“Did they really just do that?”
Not too long ago, David Blaine took to the skies by dangling from a hot air balloon because he is David Blaine and that is what he does. The stunt, called Ascension, saw Blaine holding onto a bunch of helium balloons (50, to be exact) and ascending as high as he could possibly go, which ended up being about 4.7 miles. He was able to hold on for about an hour before letting go (and parachuting back to earth). What a feat! And that got me thinking: what other brands—Mr. Blaine (Magician, LLC) is a brand, right?—have gone above and beyond (sometimes literally) to show the world they’ve very much still got it? Gaze upon my findings yourselves.

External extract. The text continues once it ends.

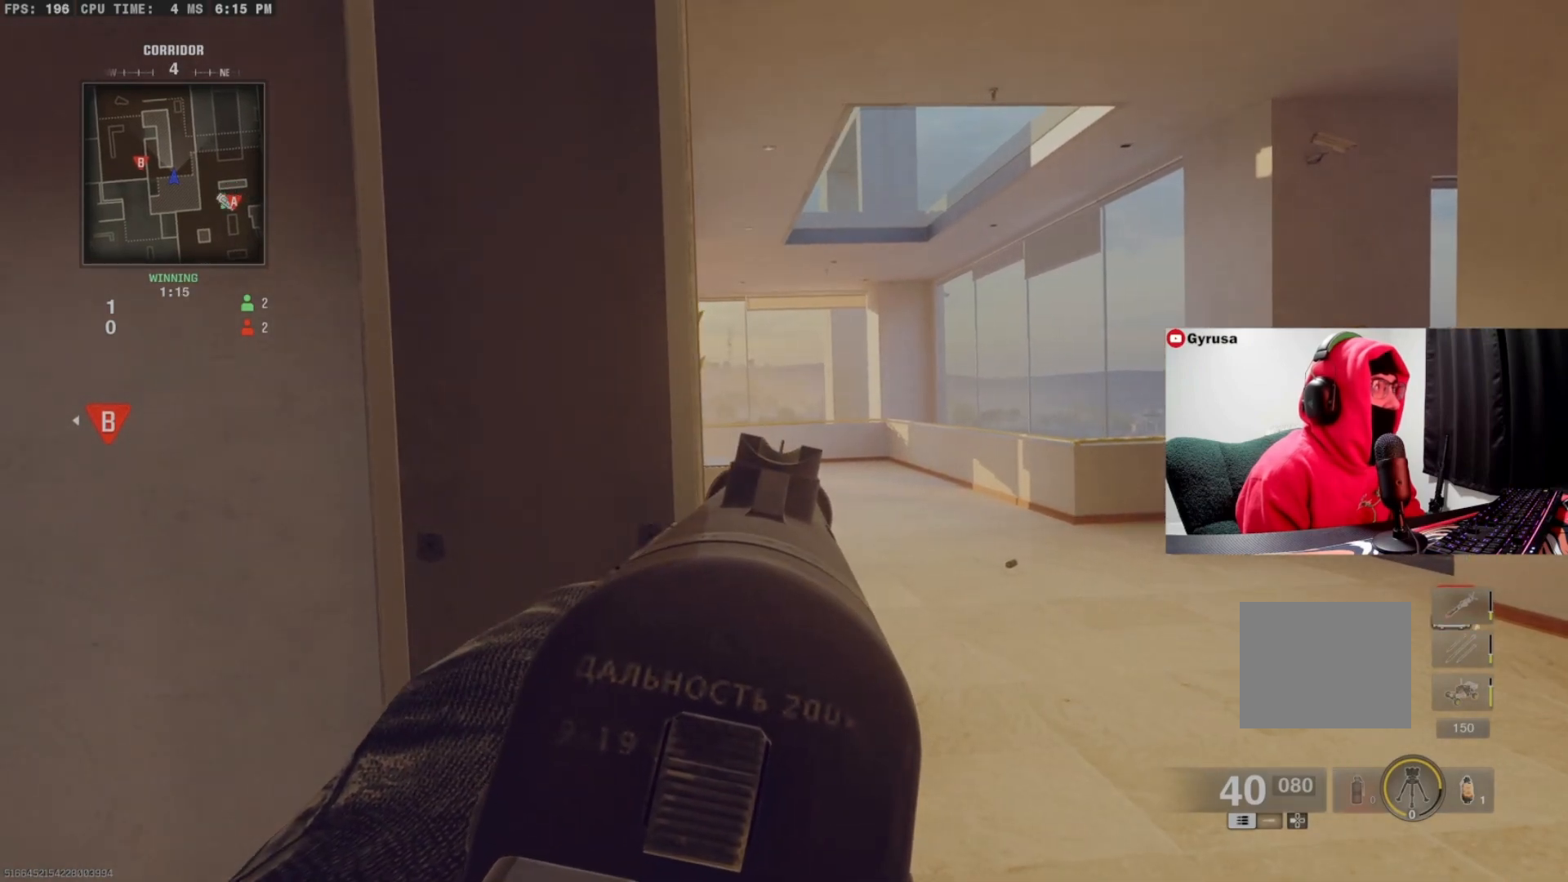
{"buttons": ["L1"], "left_stick": "center", "right_stick": "center", "events": []}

When That KFC Ad Was Visible From Space
KFC is no stranger to bold advertisements. Remember when “nobody liked their fries?” Or, when they wrote “FCK” on a bucket? Good one(s)! But they’ve yet to top their 2006 visible-from-space ad, which, at the time, was the first for a brand. Comprised of handmade colored tiles that stretched a whopping 87,500 square feet across Rachel, Nevada—AKA Area 51—the KFC logo, which had been revamped (hence the campaign), became a momentary global phenomenon. “If there are extraterrestrials in outer space, KFC wants to become their restaurant of choice,” said Gregg Dedrick, president of KFC’s U.S. division, at the time.
Fun fact: In 2017, just over a decade later, the brand would fly a sandwich to space.
When Snapple Made a Giant Popsicle (and It Unintentionally Melted)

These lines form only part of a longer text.